Dropkicks from SANADA have Archer wobbly as the Ingobernables had the upper hand, but SANADA’s Paradise Lock is shoved away, before SANADA was thrown out over the top. EVIL tries to take Archer out the same way, only to hit a release Fisherman’s suplex for a near-fall, as Archer came back with a Black Hole Slam for a near-fall of his own. After going for Everything is EVIL, Archer tried to take EVIL out with a Killer Bomb… but he too is low-bridged onto the apron as Archer takes EVIL down… and we’re left with Hiromu against El Desperado and Archer. Oh boy.
Archer uses bully-boy tactics on Hiromu, but his powerbomb elimination attempt led to the two of them going onto the apron, and an eventual elimination when Hiromu dropkicked him off… before Desperado rushes in to try and finish off the Time Bomb with Pinche Loco. It doesn’t work, so he tries for Guitarra de Angel, before instead nailing Hiromu with a spinebuster as Guitarra de Angel gets him a near-fall. Another crack at Pinche Loco’s blocked as Hiromu tries to fight back, landing a clothesline, then a superkick and a Time Bomb… but Desperado kicked out!

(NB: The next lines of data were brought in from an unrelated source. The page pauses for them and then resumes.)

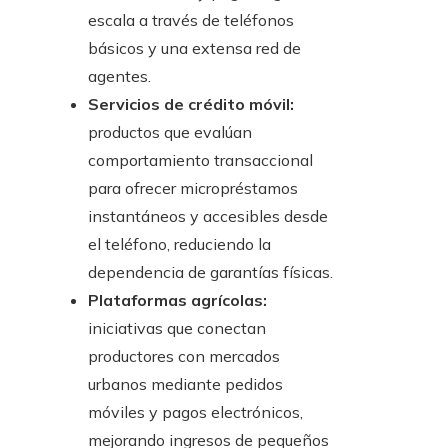
escala a través de teléfonos
básicos y una extensa red de
agentes.
Servicios de crédito móvil:
productos que evalúan
comportamiento transaccional
para ofrecer micropréstamos
instantáneos y accesibles desde
el teléfono, reduciendo la
dependencia de garantías físicas.
Plataformas agrícolas:
iniciativas que conectan
productores con mercados
urbanos mediante pedidos
móviles y pagos electrónicos,
mejorando ingresos de pequeños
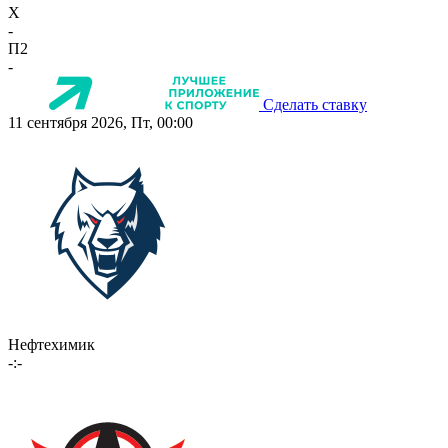
X
-
П2
-
Сделать ставку
11 сентября 2026, Пт, 00:00
Нефтехимик
-:-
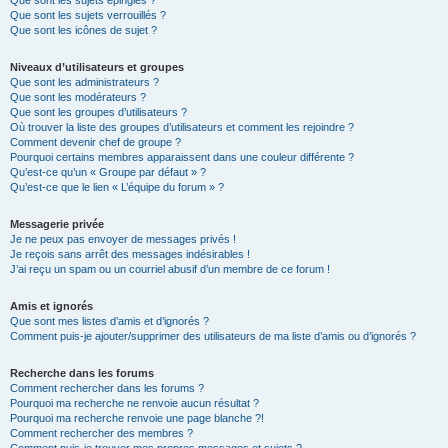
Que sont les sujets épinglés ?
Que sont les sujets verrouillés ?
Que sont les icônes de sujet ?
Niveaux d’utilisateurs et groupes
Que sont les administrateurs ?
Que sont les modérateurs ?
Que sont les groupes d’utilisateurs ?
Où trouver la liste des groupes d’utilisateurs et comment les rejoindre ?
Comment devenir chef de groupe ?
Pourquoi certains membres apparaissent dans une couleur différente ?
Qu’est-ce qu’un « Groupe par défaut » ?
Qu’est-ce que le lien « L’équipe du forum » ?
Messagerie privée
Je ne peux pas envoyer de messages privés !
Je reçois sans arrêt des messages indésirables !
J’ai reçu un spam ou un courriel abusif d’un membre de ce forum !
Amis et ignorés
Que sont mes listes d’amis et d’ignorés ?
Comment puis-je ajouter/supprimer des utilisateurs de ma liste d’amis ou d’ignorés ?
Recherche dans les forums
Comment rechercher dans les forums ?
Pourquoi ma recherche ne renvoie aucun résultat ?
Pourquoi ma recherche renvoie une page blanche ?!
Comment rechercher des membres ?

Another Time Bomb’s stopped when Kanemaru gets on the apron for a distraction, spraying whiskey in Hiromu’s eyes, which allowed Despy to cradle Hiromu for the win. Once we got back the opening moments of Suzuki-gun trademark brawling, this became quite the decent eliminator, straying from the regular format of everyone taking falls being in a feud with each other. Bring on the title matches! ***¾
A massive improvement on night one, night two of the Road to Wrestling Dontaku tour was another breezy show from New Japan, with the Young Lions’ matches and the title match feuds really clicking. The only negative to the Dontaku tour is that the big matches have been thinly-spread across the tour – great for those whose towns may not usually get any note-worthy matches, but not so good for those who watch to keep up with developments!